Hoy lunes es día de comer lentejas, viudas o con arroz, moros y cristianos, como las llaman,  acompañadas con alguna guindilla  o  de una cebolla cruda y mordisquearla como si fuera una manzana, algo que hacía a la perfección Damián Rabal en el restaurante El Bocho, en la calle San Roque, 18, que cerró en el 2013 y donde atendían Esteban y María Luisa junto con sus dos hijas,  entre manteles rojos y blancos, café de puchero y, de postre,  crema catalana. Una tasca con ambiente vasco regentada por asturianos. Curiosidades de la vida. Y donde servían un caldo ardiendo para acompañar el vino y  utilizaban la cocina de carbón para cocinar. La típica casa de comidas en pleno barrio de Malasaña por donde pasaron  artistas, escritores, muchos actores, sobre todo los del Teatro Lara, en la Corredera Baja de San Pablo, y políticos, ya que El Bocho le dio de comer en los años ochenta a parte de la cúpula del PSOE, sobre todo los viernes, que, tras el Consejo de Ministros, se acercaban para comer de cuchara, tanto  Felipe González como Javier Solana,  que iba en su Vespa paseando su bufanda roja por Madrid y un día se la dejó olvidada en el restaurante. También  Enrique Barón, Josep Borrell y Ernest Lluch (profesor mío de “Economía Política y Financiera” en la Facultad de Derecho de Valencia), o Julián García Vargas... El Bocho comenzó como una taberna de vinos y sólo hacía  comidas de encargo. Hasta que un día todo cambió. La calle San Roque era una calle a la sombra de un convento, entre la calle La Luna y El Pez. Según la sabiduría popular,  San Roque era un rico francés del siglo XIII que repartió su fortuna entre los pobres y se fue a Roma a cuidar leprosos. Muy cerca del restaurante, en la calle El pez, estaban las monjas de San Plácido. En algunas ocasiones, podíamos encontrarnos personajes de la noche madrileña como  Moncho Alpuente o Javier Krahe, que le cantaba con chufla a aquel barrio y con la glosa que hacía en la calle Barquillo,  donde vivía.

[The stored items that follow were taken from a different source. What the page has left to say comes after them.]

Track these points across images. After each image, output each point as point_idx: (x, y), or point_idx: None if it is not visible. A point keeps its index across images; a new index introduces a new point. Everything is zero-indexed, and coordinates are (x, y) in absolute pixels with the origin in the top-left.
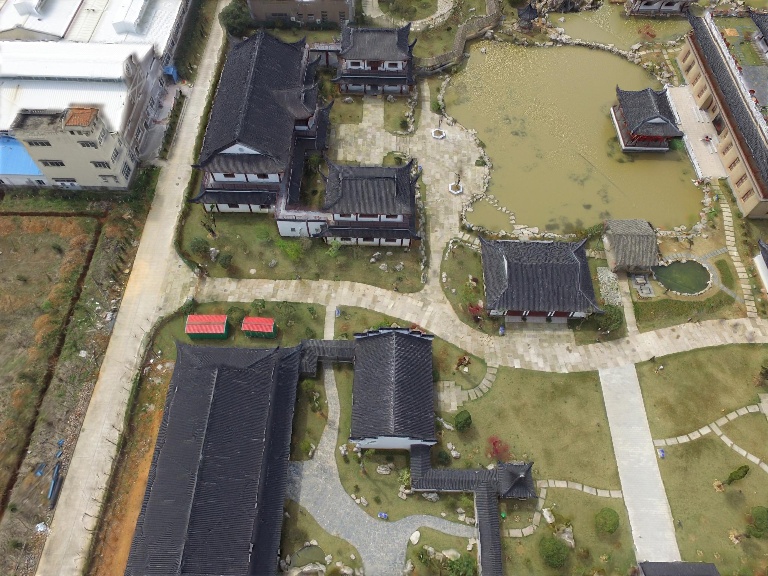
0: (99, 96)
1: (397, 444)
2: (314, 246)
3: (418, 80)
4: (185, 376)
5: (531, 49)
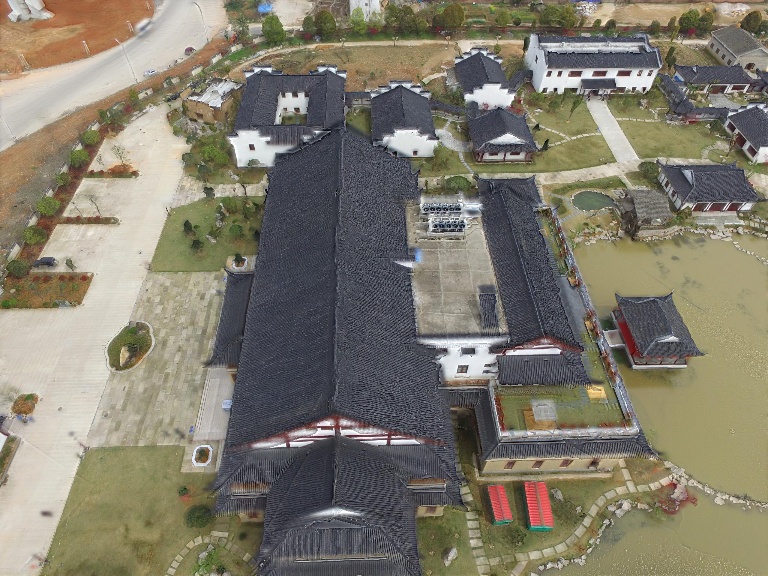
0: None
1: None
2: None
3: None
4: None
5: None
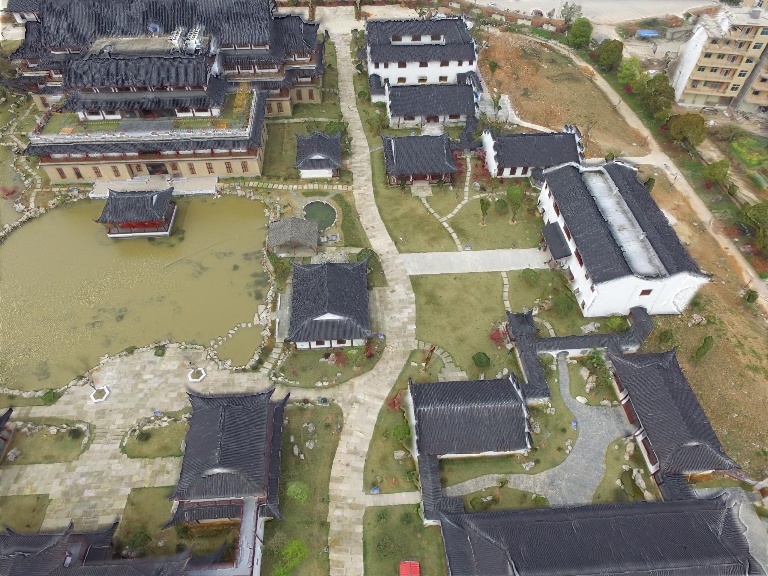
0: None
1: None
2: None
3: None
4: None
5: None
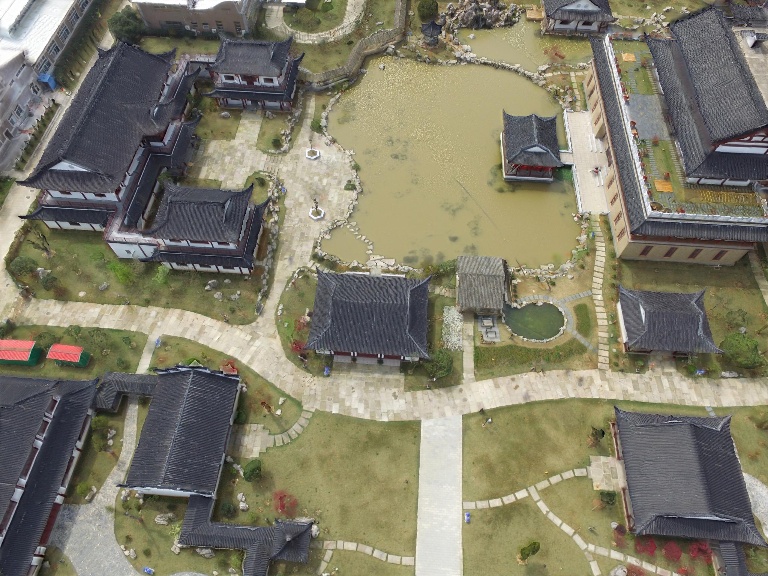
0: None
1: (178, 493)
2: (151, 270)
3: (305, 96)
4: None
5: (433, 67)
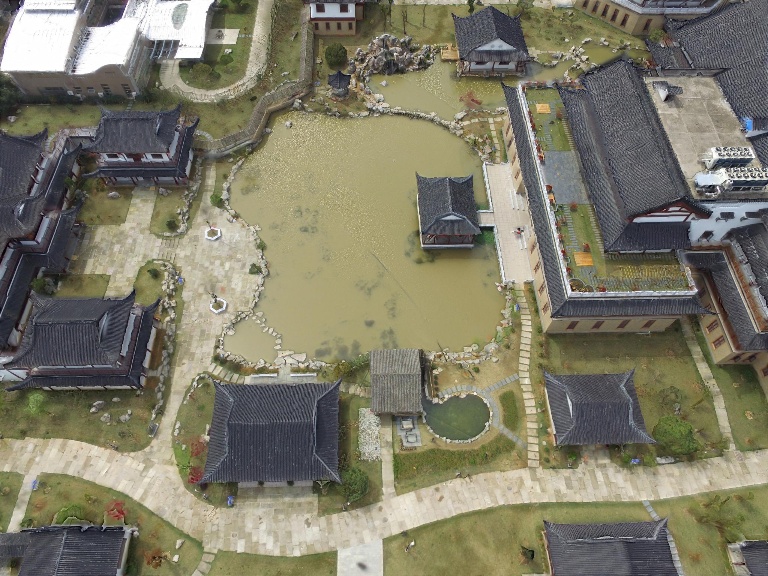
0: None
1: None
2: (28, 392)
3: (205, 164)
4: None
5: (344, 120)
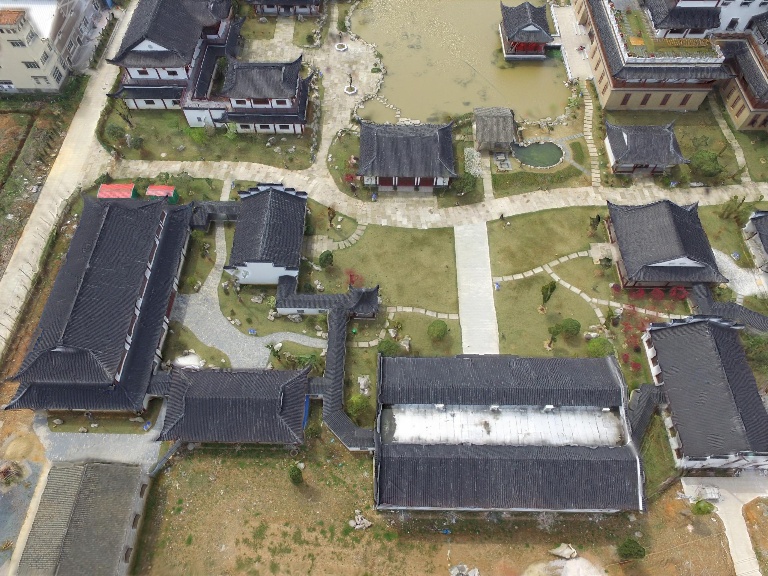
0: (32, 9)
1: (269, 277)
2: (219, 135)
3: (329, 4)
4: (85, 216)
5: None
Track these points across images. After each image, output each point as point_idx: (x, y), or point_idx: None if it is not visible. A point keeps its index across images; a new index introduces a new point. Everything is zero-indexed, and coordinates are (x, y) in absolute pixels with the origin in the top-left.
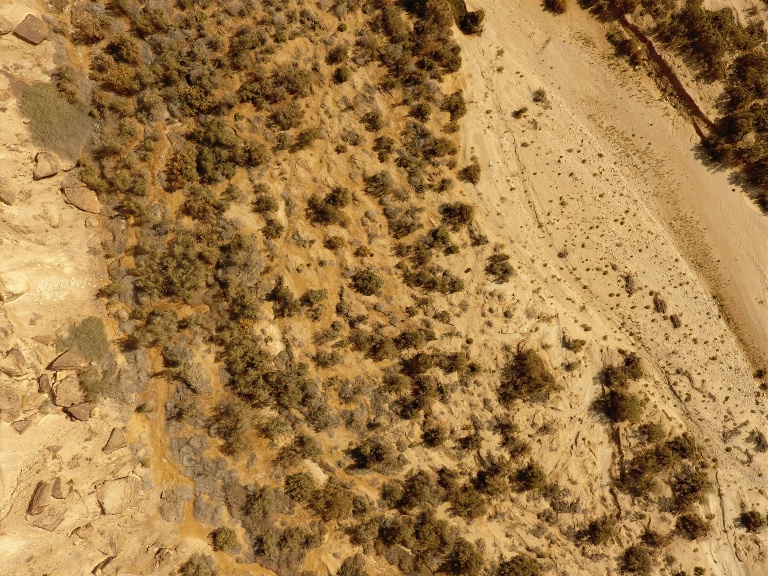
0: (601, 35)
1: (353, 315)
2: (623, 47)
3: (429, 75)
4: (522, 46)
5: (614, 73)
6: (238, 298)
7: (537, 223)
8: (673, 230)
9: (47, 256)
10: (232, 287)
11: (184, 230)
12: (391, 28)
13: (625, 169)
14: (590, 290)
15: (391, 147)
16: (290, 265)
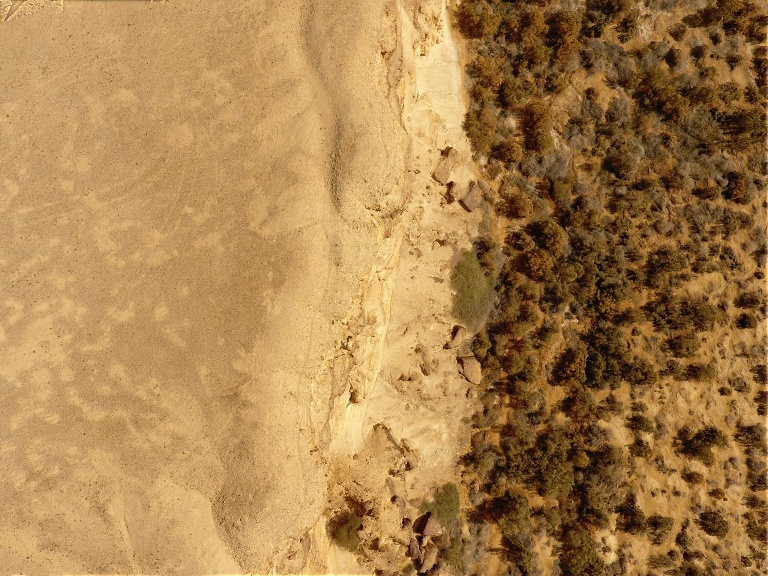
0: None
1: (691, 549)
2: None
3: None
4: None
5: None
6: None
7: None
8: None
9: (434, 422)
10: (592, 496)
11: (557, 426)
12: None
13: None
14: None
15: None
16: (646, 486)
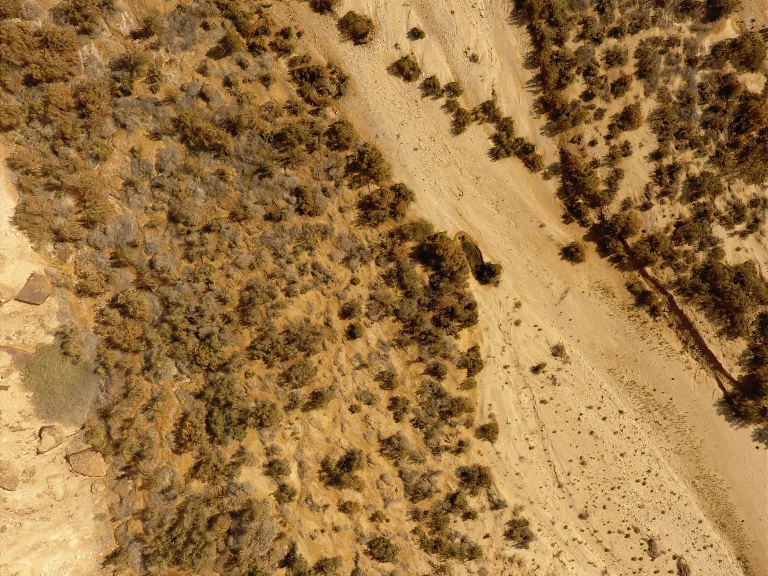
0: (620, 284)
1: None
2: (643, 298)
3: (445, 333)
4: (540, 297)
5: (634, 325)
6: (250, 568)
7: (557, 483)
8: (696, 489)
9: (52, 533)
10: (244, 559)
11: (193, 495)
12: (406, 283)
13: (646, 425)
14: (612, 553)
15: (407, 408)
16: (303, 531)
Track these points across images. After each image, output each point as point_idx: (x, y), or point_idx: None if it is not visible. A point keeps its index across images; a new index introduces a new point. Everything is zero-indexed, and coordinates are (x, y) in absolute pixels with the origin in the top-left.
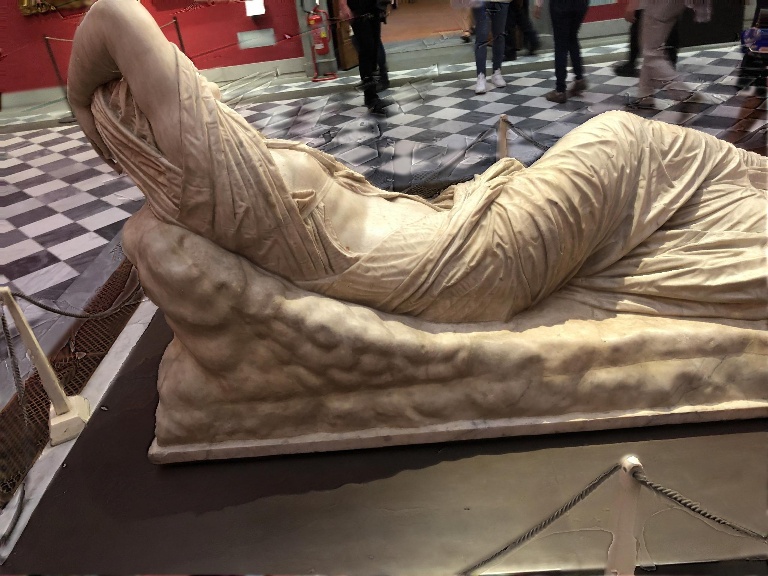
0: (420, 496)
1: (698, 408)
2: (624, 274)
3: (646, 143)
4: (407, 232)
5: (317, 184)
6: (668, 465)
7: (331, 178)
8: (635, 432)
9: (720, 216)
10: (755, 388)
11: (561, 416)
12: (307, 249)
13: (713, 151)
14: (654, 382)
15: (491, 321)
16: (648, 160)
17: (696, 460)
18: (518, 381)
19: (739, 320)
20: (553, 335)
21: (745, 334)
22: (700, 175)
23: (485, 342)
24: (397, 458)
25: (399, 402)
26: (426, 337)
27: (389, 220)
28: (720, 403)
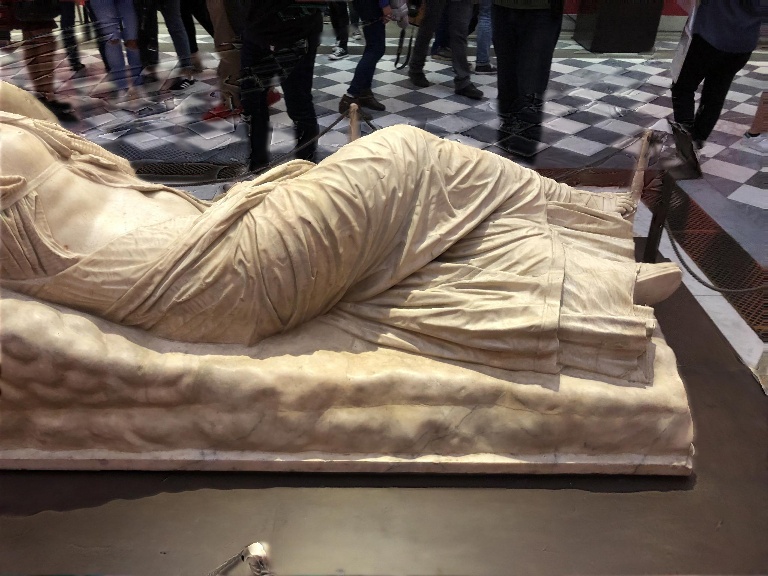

Hay tiempos que pasan. Entonces llega la memoria. Por cierto, hablando de cocinas de carbón… Armando, que rebasa ya los ochenta y cuatro, estuvo trabajando en el carbón como repartidor, tanto en la calle Sierpes, en Embajadores, como en Arganzuela-La Chopera. Después de llenar los sacos con la pala y cargarlos en la furgoneta, salía de reparto. Era un oficio muy negro. Casi siempre les daban una propinilla, sobre todo en Navidades. Según cuenta, no llegó a trabajar con el burro. Eso fue años antes: allá por los años cincuenta del siglo XX. Hay momentos, mientras hablo con él,  en los que  el carbonero, se pone melancólico. La  nostalgia comienza a hacer su trabajo. Es un hombre sencillo, de pocas apariencias. Se pasó más de media vida trabajando y oliendo a alhucema, una de las especies de la flor de la lavanda, que venía a ser lo que echaban a las candelas para que en el ambiente de la carbonería hubiera un buen olor. Y  dice: —“Había una coplilla…!", Y sin más, se pone a cantar:  “Vaya una gracia, vaya un salero que tiene, madre, mi carbonero”. Son esos instantes en los que el alma de la ciudad se va revelando a través de los ciudadanos,  sobre todo de la gente trabajadora, porque  detrás de cada piedra hay una historia y detrás de cada luz una sombra. Y una ciudad son muchas farolas, muchas voces…, gente de todas partes que vino a mojarse los labios y aquí encontró agua para beber. Ahí es donde realmente comienza la ciudad, en el agua, no en los negocios. Las avenidas y las calles se llenaron de ilusiones, de superación, de misterio y de alegría. Y en toda su plenitud, con la luz adecuada, los pintores la inmortalizaron con su pincel, convirtiendo a Madrid en una obra de arte. Y no importaba si era lunes o si se comían lentejas. La vida no tenía tantos “peros” como tiene ahora.